Universal Registration Document Fiscal 2025

7 Corporate Governance

This chapter includes the Board of Directors’ Corporate Governance Report(1).

It provides information on:

  • the composition of the Board of Directors;
  • the preparation and organization of the Board’s work;
  • the terms and conditions for the exercise of executive management and any restrictions placed by the Board of Directors on the Chairwoman and Chief Executive Officer’s powers;
  • the related-party agreements authorized by the Board;
  • the conditions governing shareholders attendance at Shareholders Meetings;
  • current valid authorizations for share capital increases(2) ;
  • the main features of internal control and risk management systems in the context of the financial reporting process(2) ;
  • information that could have an impact in the event of a public tender offer.

It also includes the components of:

  • Corporate Officers’ compensation packages;
  • their compensation policies(3).

The Board of Directors’ Corporate Governance Report was approved at the October 22, 2025 Board meeting, and has been submitted in full to the Company’s Statutory Auditors.

Furthermore, the Corporate Governance reference framework used by Sodexo is the December 2022 version of the AFEP-MEDEF Corporate Governance Code for listed companies in France in its December 2022 version (hereinafter the “AFEP-MEDEF Code”), which can be consulted on the AFEP (www.afep.com) and MEDEF (www.medef.com) websites.
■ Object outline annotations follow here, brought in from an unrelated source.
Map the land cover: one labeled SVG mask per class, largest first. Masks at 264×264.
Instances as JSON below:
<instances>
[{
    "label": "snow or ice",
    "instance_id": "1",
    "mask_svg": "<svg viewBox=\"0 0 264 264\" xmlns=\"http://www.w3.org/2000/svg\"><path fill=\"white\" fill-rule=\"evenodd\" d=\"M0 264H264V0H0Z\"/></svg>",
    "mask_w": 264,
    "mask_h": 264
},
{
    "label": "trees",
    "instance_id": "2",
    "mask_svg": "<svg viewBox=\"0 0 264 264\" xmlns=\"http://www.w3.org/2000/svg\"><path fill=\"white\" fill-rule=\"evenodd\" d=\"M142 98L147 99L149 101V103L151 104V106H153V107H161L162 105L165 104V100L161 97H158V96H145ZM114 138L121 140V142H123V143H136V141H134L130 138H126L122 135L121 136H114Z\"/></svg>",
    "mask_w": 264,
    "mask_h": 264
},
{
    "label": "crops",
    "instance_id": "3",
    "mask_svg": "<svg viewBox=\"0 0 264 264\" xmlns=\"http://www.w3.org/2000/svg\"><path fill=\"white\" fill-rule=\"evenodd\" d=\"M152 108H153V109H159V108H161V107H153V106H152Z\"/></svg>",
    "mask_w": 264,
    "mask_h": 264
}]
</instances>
It is also available on the Group's website (www.sodexo.com).

The Company also refers to the guide to applying the AFEP-MEDEF Code issued by the Haut Comité de gouvernement d'entreprise (hereinafter the “HCGE”), revised in March 2024, which explains the recommendations of the AFEP-MEDEF Code.

The following positions and recommendations issued by the French securities regulator (Autorité des marches financiers / AMF) have also been taken into account:

  • concerning corporate governance and the compensation of executive corporate officers (position – AMF recommendation DOC-2021-02 and AMF recommendation DOC-2012-02);
  • on general meetings of shareholders of listed companies (AMF recommendation DOC-2012-05).

Each time the AFEP-MEDEF Code or its application guide is revised, the Board of Directors and its Specialized Committees analyze the new recommendations and, where necessary, update their governance practices. These periodic reviews, together with monitoring of market practices and analyses, ensure that practices in force can be adapted each year with a view to continuous improvement.

In accordance with the “apply or explain” rule provided for in article L.22-10-10 of the French Commercial Code (Code de commerce) and article 28.1 of the AFEP-MEDEF Code, the Company specifies that it does not deviate from any of the recommendations set out in the AFEP-MEDEF Code.